Las calles de Buenos Aires y de cada ciudad del país siguen explotando de festejos. Banderas, bocinazos, abrazos. No es mnecesario ser un académico para deducir que esa jugada quedará en los libros. Lautaro en el aire, la pelota entrando, el grito que rompe la tarde de miércoles argento, con dos horas casi sin actividad. Una imagen que se suma a las eternas: el gol de Diego a los ingleses en el 86, el cabezazo de Caniggia a Brasil en el 90 y el zurdazo bombeado de Di María en la Copa América 2021.

Y este gol tiene ese condimento extra de haber sido contra Inglaterra, en una semifinal mundialista y que llegó después de la remontada. Enzo Fernández había encendido la esperanza con un derechazo furioso a los 85, tras pase de Messi. Ese tanto será recordado como el golpe que abrió la puerta. El de Lautaro, como el que la cruzó definitivamente.
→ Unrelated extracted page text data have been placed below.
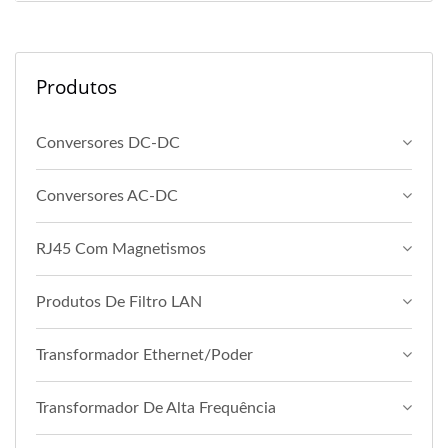
Produtos
Conversores DC-DC
Conversores AC-DC
RJ45 Com Magnetismos
Produtos De Filtro LAN
Transformador Ethernet/Poder
Transformador De Alta Frequência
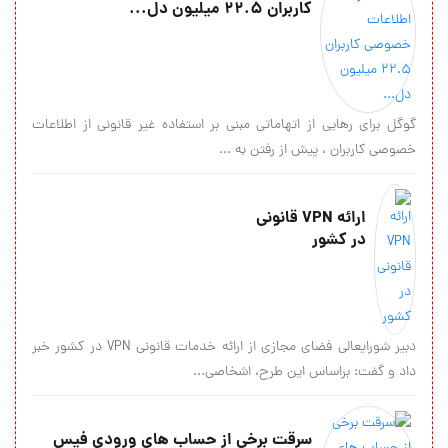
کاربران 22.5 میلیون دل...
گوگل برای رهایی از اتهاماتی مبنی بر استفاده غیر قانونی از اطلاعات
خصوصی کاربران ، پیش از رفتن به ...
ارائه VPN قانونی
در کشور
دبیر شورایعالی فضای مجازی از ارائه خدمات قانونی VPN در کشور خبر
داد و گفت: براساس این طرح، اشخاصی...
سرقت برخی از حساب های ورودی فیس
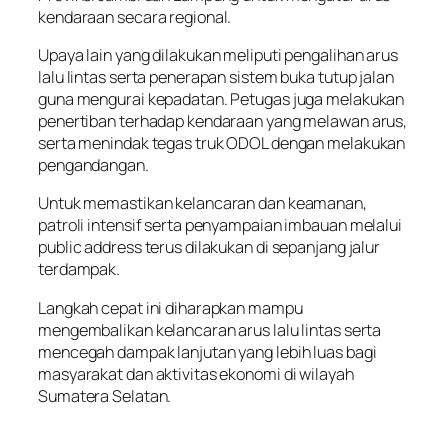
kendaraan secara regional.
Upaya lain yang dilakukan meliputi pengalihan arus
lalu lintas serta penerapan sistem buka tutup jalan
guna mengurai kepadatan. Petugas juga melakukan
penertiban terhadap kendaraan yang melawan arus,
serta menindak tegas truk ODOL dengan melakukan
pengandangan.
Untuk memastikan kelancaran dan keamanan,
patroli intensif serta penyampaian imbauan melalui
public address terus dilakukan di sepanjang jalur
terdampak.
Langkah cepat ini diharapkan mampu
mengembalikan kelancaran arus lalu lintas serta
mencegah dampak lanjutan yang lebih luas bagi
masyarakat dan aktivitas ekonomi di wilayah
Sumatera Selatan.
El gol de Enzo será evocado como el inicio de la rebelión, cuando Argentina se negaba a perder. El de Lautaro será el símbolo de la victoria y el instante se repetirá en murales, camisetas y videos durante décadas. Son imágenes que se convierten en patrimonio cultural.

Algo sobre el partido

Argentina se metió en la final del Mundial con ese dramatismo que ya parece nuestra marca registrada. En Atlanta, la Selección venció 2-1 a Inglaterra y se aseguró el cruce con España por el título. Nadie lo vive como nosotros. Las c´nicas den el mundo hablan de un partido áspero, trabado y con más pierna fuerte que juego en el primer tiempo, dado el registro de 19 faltas en 45 minutos y apenas tres tiros, ninguno al arco.
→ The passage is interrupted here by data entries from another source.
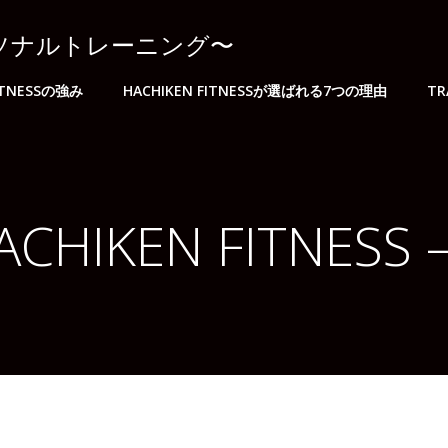
ア×パーソナルトレーニング〜
FITNESSの強み
HACHIKEN FITNESSが選ばれる7つの理由
TR
ACHIKEN FITNESS –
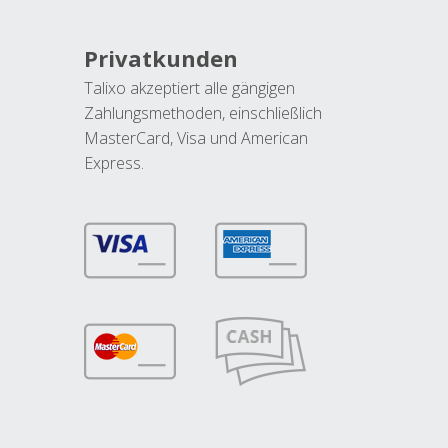
Privatkunden
Talixo akzeptiert alle gängigen
Zahlungsmethoden, einschließlich
MasterCard, Visa und American
Express.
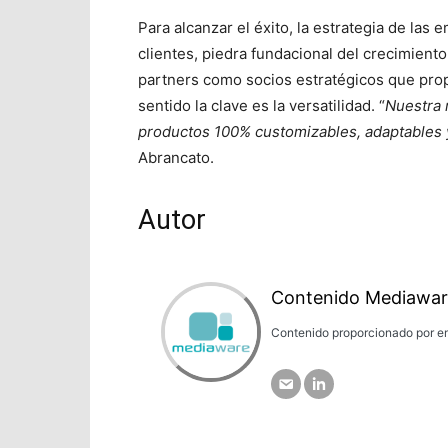
Para alcanzar el éxito, la estrategia de las
clientes, piedra fundacional del crecimient
partners como socios estratégicos que prop
sentido la clave es la versatilidad. “
Nuestra 
productos 100% customizables, adaptables 
Abrancato.
Autor
Contenido Mediawar
Contenido proporcionado por em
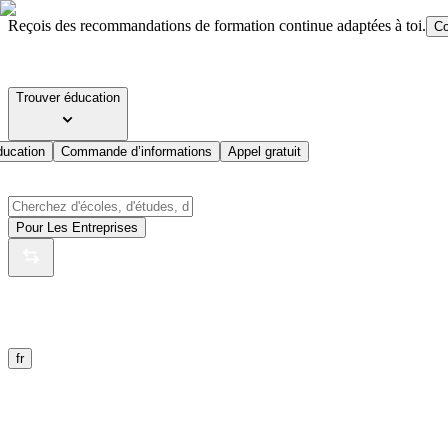
Reçois des recommandations de formation continue adaptées à toi.
Co
Trouver éducation
ducation
Commande d’informations
Appel gratuit
Pour Les Entreprises
fr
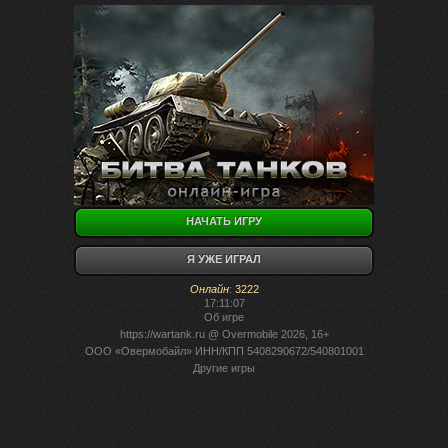
НАЧАТЬ ИГРУ
Я УЖЕ ИГРАЛ
Онлайн
:
3222
17:11:07
Об игре
https://wartank.ru
@ Overmobile 2026, 16+
ООО «Овермобайл» ИНН/КПП 5408290672/540801001
Другие игры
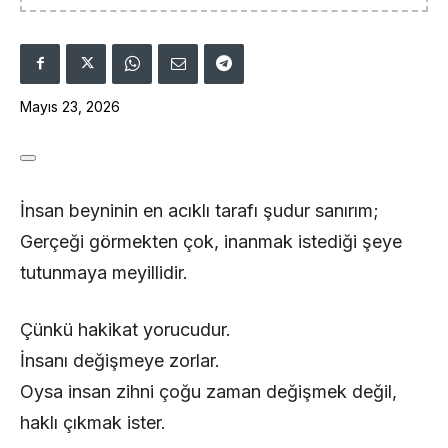
Mayıs 23, 2026
İnsan beyninin en acıklı tarafı şudur sanırım;
Gerçeği görmekten çok, inanmak istediği şeye
tutunmaya meyillidir.
Çünkü hakikat yorucudur.
İnsanı değişmeye zorlar.
Oysa insan zihni çoğu zaman değişmek değil,
haklı çıkmak ister.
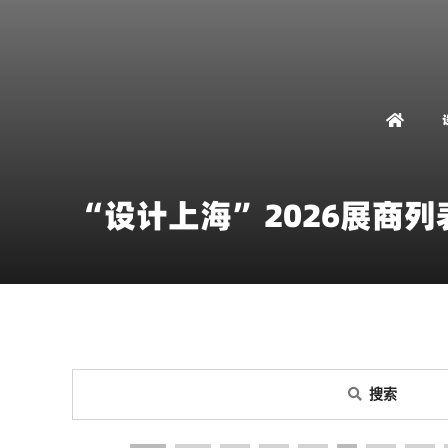
“设计上海”2026展商列
搜索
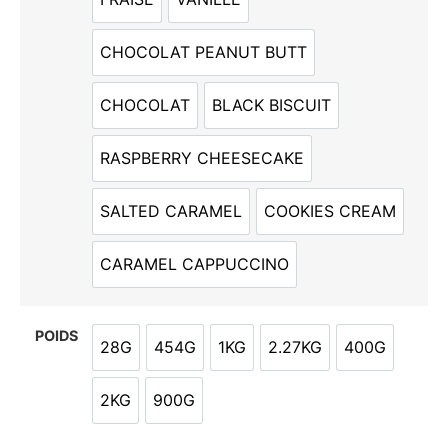
FRAISE
VANILLE
CHOCOLAT PEANUT BUTT
CHOCOLAT PEANUT BUTT
CHOCOLAT
BLACK BISCUIT
CHOCOLAT
BLACK BISCUIT
RASPBERRY CHEESECAKE
RASPBERRY CHEESECAKE
SALTED CARAMEL
COOKIES CREAM
SALTED CARAMEL
COOKIES CREAM
CARAMEL CAPPUCCINO
CARAMEL CAPPUCCINO
POIDS
28G
454G
1KG
2.27KG
400G
28G
454G
1KG
2.27KG
400G
2KG
900G
2KG
900G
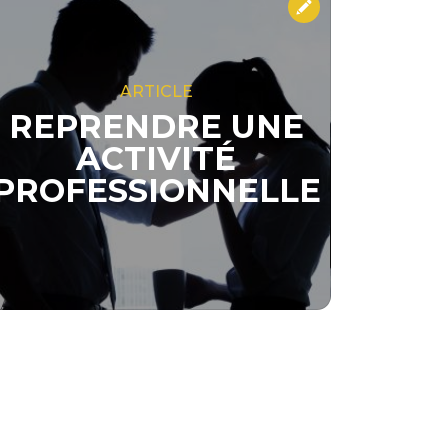
ARTICLE
REPRENDRE UNE
ACTIVITÉ
PROFESSIONNELLE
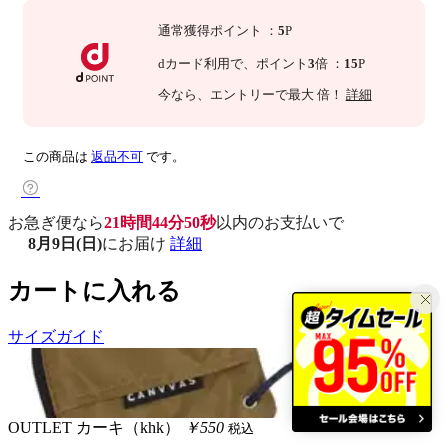
通常獲得ポイント
：
5
P
dカード利用で、
ポイント
3
倍
：
15
P
今なら
、エントリーで最大
倍！
詳細
この商品は
返品不可
です。
お急ぎ便なら
21時間44分49秒
以内
のお支払いで
8月9日(日)
にお届け
詳細
カートに入れる
サイズガイド
OUTLET
カーキ（khk）
￥550
税込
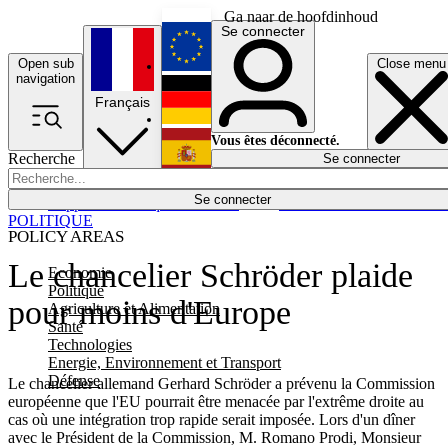
Ga naar de hoofdinhoud
Se connecter
Open sub
Close menu
English
navigation
Français
Deutsch
Vous êtes déconnecté.
Recherche
Se connecter
Español
Lumières éteintes
Se connecter
Rapporteur
Politique
Économie
Newsletters
Evénements
Em
POLITIQUE
POLICY AREAS
Le chancelier Schröder plaide
Economie
Politique
pour moins d'Europe
Agriculture et Alimentation
Santé
Technologies
Energie, Environnement et Transport
Défense
Le chancelier allemand Gerhard Schröder a prévenu la Commission
européenne que l'EU pourrait être menacée par l'extrême droite au
cas où une intégration trop rapide serait imposée. Lors d'un dîner
avec le Président de la Commission, M. Romano Prodi, Monsieur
En el segundo tiempo, el nerviosismo se multiplicó cuando los ingleses pegaron primero. Anthony Gordon metió una volea de derecha tras un centro de Morgan Rogers y puso el 1-0 a los 55.

La realidad de la ya reconocidísima capacidad de recuperación del equipo nacional tuvo un nuevo capítulo cuando Scaloni movió el banco y Argentina se le fue encima a los del escudo de los tres leones. Las más salientes fueron cuando Nico González obligó a Pickford con un cabezazo y más tarde Alexis Mac Allister reventó el palo. Pero el asedio argentino llevó a Inglaterra a cerrarse con cambios defensivos.
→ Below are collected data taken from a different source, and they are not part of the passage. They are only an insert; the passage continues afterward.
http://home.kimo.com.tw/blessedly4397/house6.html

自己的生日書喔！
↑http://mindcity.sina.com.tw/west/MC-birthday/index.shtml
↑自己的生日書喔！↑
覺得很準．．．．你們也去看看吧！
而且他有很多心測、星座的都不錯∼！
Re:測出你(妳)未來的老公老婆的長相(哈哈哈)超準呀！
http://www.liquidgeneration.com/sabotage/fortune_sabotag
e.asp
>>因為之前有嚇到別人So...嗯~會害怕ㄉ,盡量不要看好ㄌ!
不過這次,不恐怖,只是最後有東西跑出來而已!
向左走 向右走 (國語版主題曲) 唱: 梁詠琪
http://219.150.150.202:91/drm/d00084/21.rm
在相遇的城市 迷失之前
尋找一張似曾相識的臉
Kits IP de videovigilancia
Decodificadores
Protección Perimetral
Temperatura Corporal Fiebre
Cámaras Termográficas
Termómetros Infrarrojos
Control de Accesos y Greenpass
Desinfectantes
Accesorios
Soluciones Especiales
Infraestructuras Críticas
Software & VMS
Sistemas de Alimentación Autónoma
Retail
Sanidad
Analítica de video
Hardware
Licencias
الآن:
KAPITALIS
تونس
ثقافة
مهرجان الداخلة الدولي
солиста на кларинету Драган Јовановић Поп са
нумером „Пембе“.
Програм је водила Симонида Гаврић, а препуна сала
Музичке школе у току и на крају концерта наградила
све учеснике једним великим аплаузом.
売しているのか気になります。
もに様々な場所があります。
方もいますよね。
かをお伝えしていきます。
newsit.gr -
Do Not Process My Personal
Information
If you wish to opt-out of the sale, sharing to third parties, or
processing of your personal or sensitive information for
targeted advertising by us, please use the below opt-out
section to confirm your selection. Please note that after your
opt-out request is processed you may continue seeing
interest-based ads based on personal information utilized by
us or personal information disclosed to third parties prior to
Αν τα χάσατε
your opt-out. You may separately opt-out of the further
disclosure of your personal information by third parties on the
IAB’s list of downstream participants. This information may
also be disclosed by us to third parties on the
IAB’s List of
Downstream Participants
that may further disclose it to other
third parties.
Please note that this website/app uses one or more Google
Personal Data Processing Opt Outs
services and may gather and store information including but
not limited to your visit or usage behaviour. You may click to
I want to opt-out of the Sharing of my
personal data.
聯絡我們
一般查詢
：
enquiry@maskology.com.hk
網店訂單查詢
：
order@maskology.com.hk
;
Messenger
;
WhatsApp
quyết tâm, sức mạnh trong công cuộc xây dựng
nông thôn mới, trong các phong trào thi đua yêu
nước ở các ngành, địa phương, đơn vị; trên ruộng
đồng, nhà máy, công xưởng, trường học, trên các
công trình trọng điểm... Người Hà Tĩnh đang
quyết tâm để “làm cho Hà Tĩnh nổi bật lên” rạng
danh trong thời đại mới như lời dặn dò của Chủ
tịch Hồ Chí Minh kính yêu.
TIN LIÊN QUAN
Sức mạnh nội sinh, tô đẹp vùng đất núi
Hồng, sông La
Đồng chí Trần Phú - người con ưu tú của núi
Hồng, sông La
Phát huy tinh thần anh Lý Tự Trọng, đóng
Se jugaron a aguantar demasiado temprano y no les alcanzó.

Enzo Fernández había probado tres tiros sin la precisión necesaria. Pero la cuarta fue la vencida: a los 85 sacó un derechazo tremendo después de una asistencia de Messi y empató el partido. El envión fue total. Otro soberbio tiro de Alexis Mac Allister volvió a dar en el poste y, en la jugada siguiente, Messi desbordó por derecha y, con la derecha, metió un centro quirúrgico para Lautaro Martínez. El 22, de cabeza, la mandó a guardar en el segundo palo. Gol a los 90+2 y delirio argentino.

Inglaterra intentó reaccionar en el descuento, pero las decisiones de Tuchel de llenar la cancha de defensores terminaron jugando en contra. La Selección sostuvo el resultado y se metió en la final, buscando su cuarto título mundial y el primer bicampeonato desde hace más de sesenta años.

España espera en la definición. Inglaterra deberá conformarse con el partido por el tercer puesto frente a Francia, como ya le pasó en 2018.